= Beginning of Section =

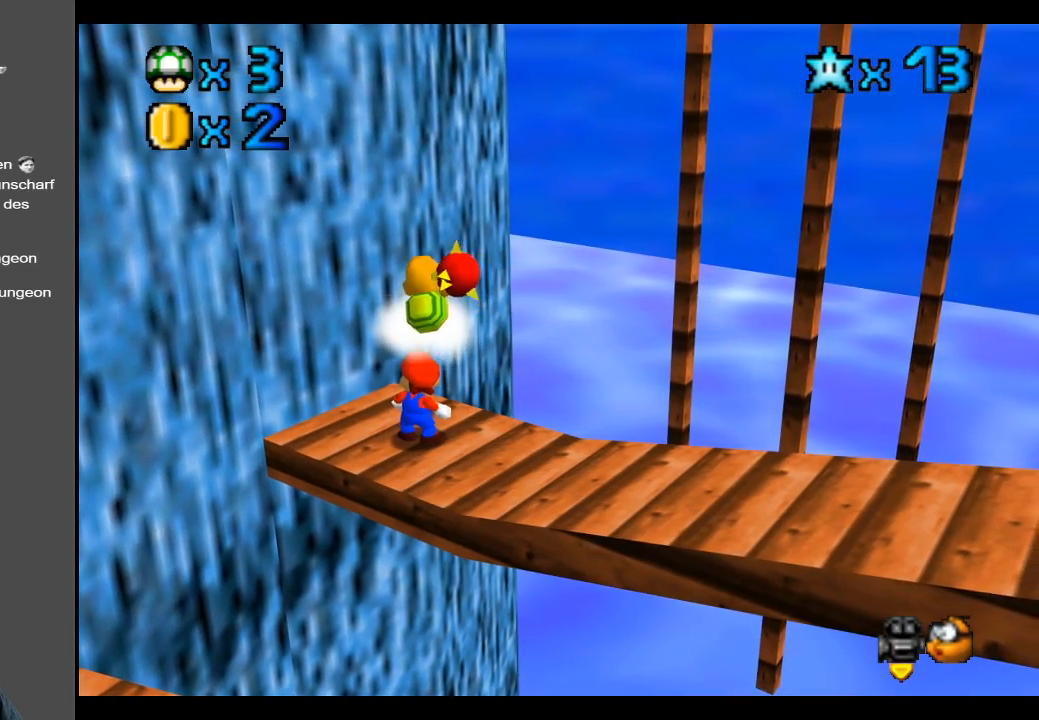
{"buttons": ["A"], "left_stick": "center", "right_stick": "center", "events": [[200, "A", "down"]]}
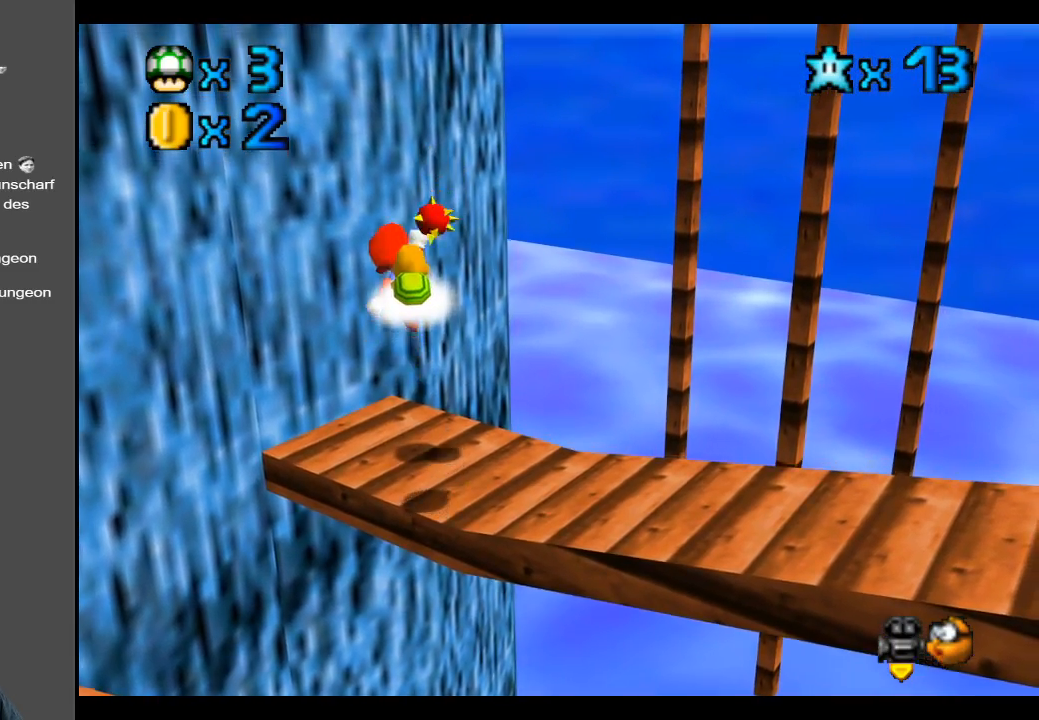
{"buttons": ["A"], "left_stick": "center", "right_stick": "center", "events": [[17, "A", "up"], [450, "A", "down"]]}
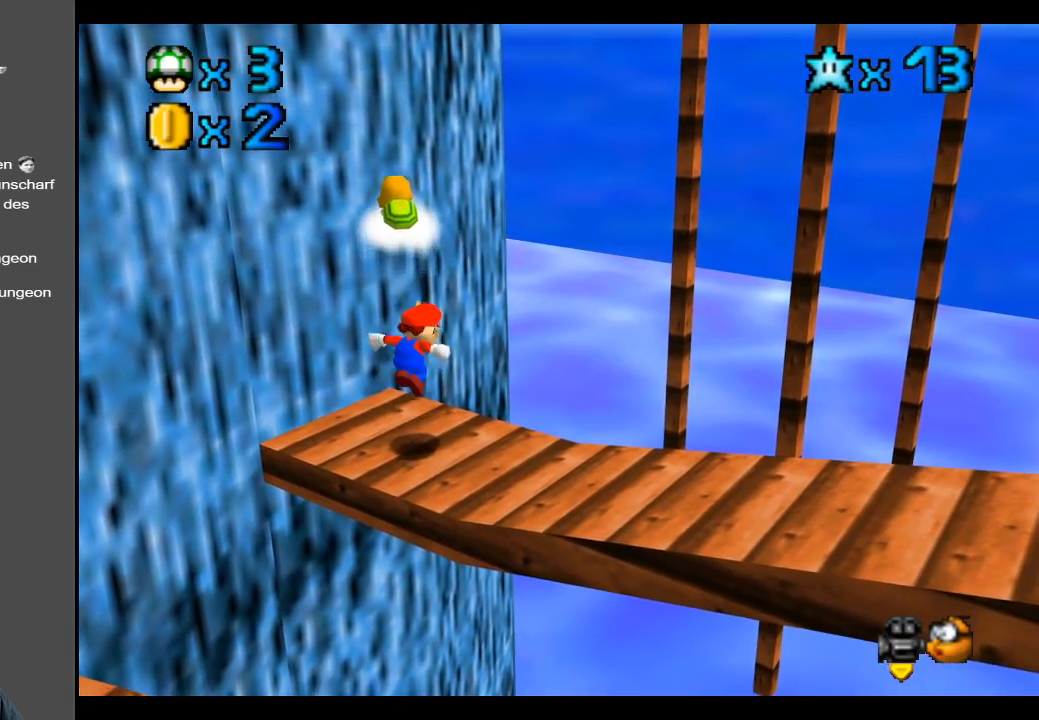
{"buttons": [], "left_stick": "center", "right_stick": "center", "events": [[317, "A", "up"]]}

= End of Section =

* [HOW TO COMPLETE THIS TASK] Going through the material above, work out how many lines contain the string "down" and give only that figure.

* [YOUR SOLUTION] 2